One of the best recent examples of developing a social media strategy is the shipping company Maersk Line. They worked with McKinsey to benchmark other people’s successes (here is the McKinsey report they used as a baseline). They worked with highly regarded social media strategist Jay Baer to on-board their employees. And they zeroed in on four areas of emphasis (communications, customer service, sales, and internal), utilizing ten social platforms. In two years, they’ve created one of the most admired B2B social media properties in the world. They utilized tactics to support four strategies, some that weren’t exclusive to social-media.

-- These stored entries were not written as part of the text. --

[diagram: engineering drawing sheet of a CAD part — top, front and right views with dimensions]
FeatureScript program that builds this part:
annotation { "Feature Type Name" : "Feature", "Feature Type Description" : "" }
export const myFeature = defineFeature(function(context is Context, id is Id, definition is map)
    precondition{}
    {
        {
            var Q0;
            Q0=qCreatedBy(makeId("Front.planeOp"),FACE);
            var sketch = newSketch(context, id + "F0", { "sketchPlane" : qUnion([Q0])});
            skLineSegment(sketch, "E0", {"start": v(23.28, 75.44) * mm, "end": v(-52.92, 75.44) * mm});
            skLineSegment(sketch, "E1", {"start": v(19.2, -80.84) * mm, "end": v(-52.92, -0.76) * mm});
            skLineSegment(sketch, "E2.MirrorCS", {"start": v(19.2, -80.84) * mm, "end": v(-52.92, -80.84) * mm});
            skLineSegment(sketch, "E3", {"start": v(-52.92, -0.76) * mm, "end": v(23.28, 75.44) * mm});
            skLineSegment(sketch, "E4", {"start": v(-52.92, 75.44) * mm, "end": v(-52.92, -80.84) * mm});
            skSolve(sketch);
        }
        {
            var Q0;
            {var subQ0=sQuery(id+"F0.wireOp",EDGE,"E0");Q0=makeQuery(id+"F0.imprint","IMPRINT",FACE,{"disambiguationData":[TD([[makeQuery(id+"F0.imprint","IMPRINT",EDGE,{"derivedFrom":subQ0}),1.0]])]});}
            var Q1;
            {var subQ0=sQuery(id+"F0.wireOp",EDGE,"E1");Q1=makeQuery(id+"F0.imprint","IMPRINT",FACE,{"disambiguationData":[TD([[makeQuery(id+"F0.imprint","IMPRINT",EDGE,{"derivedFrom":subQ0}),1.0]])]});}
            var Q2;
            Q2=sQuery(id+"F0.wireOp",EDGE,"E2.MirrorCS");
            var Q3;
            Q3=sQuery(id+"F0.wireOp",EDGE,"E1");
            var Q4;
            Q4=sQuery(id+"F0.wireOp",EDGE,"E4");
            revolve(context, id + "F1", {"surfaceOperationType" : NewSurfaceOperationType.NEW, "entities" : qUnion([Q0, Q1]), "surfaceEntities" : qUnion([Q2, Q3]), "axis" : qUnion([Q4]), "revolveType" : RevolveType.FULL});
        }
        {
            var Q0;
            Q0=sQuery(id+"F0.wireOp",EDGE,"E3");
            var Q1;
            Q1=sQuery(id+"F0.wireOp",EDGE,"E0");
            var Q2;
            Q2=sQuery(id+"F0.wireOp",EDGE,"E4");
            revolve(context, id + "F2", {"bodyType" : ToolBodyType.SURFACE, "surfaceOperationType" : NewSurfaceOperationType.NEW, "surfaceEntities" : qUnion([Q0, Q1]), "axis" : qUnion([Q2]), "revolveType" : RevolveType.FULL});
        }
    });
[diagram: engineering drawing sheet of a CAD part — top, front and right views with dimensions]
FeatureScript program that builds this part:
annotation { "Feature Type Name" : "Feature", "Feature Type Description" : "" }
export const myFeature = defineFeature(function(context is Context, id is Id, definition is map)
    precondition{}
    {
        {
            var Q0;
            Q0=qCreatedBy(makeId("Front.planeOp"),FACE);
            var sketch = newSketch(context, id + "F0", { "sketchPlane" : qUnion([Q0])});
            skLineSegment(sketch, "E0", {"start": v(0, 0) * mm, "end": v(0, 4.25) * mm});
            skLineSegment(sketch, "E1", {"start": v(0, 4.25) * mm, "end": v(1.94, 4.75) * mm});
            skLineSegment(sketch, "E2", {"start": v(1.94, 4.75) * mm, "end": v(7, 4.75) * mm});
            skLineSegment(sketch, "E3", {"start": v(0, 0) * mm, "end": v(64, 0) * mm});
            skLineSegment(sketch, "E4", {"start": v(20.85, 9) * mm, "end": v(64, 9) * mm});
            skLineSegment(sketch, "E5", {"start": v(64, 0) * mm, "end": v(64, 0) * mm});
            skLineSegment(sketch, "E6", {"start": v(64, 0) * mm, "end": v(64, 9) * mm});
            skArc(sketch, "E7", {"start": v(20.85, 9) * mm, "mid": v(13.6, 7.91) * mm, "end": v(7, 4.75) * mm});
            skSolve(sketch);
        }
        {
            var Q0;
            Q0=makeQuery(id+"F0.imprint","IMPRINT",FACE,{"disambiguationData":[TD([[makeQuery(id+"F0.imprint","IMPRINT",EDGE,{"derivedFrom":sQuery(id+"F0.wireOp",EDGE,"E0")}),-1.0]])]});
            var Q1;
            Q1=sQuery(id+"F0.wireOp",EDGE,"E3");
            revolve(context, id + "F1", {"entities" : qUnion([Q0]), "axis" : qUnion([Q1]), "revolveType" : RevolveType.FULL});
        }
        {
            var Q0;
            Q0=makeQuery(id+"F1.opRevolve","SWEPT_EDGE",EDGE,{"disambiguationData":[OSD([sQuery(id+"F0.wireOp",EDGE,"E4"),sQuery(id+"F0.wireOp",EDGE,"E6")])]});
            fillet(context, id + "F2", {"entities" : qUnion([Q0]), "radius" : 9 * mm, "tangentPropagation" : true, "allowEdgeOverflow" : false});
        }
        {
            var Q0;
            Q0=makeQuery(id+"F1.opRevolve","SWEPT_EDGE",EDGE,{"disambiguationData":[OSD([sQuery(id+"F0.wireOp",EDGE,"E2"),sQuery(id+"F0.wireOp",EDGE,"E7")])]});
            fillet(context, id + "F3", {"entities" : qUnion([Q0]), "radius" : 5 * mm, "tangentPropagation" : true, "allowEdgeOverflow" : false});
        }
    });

Another example of a well-developed social media strategy was Walmart’s campaign to “share corporate news and build public goodwill by sharing information about how Walmart is helping society.” With the goal of reputation management, for low costs, Walmart achieved a battery of impressive KPIs around communicating Walmart’s philanthropic work.

Incidentally, one of the many cool apps that Vocus offers (for free) is a strategy tool that helps to develop a social media strategy and determine the appropriate channels and tactics to achieve strategic goals. There are plenty of similar tools, all with the caveat that you get out of it what you put into it. Research is crucial.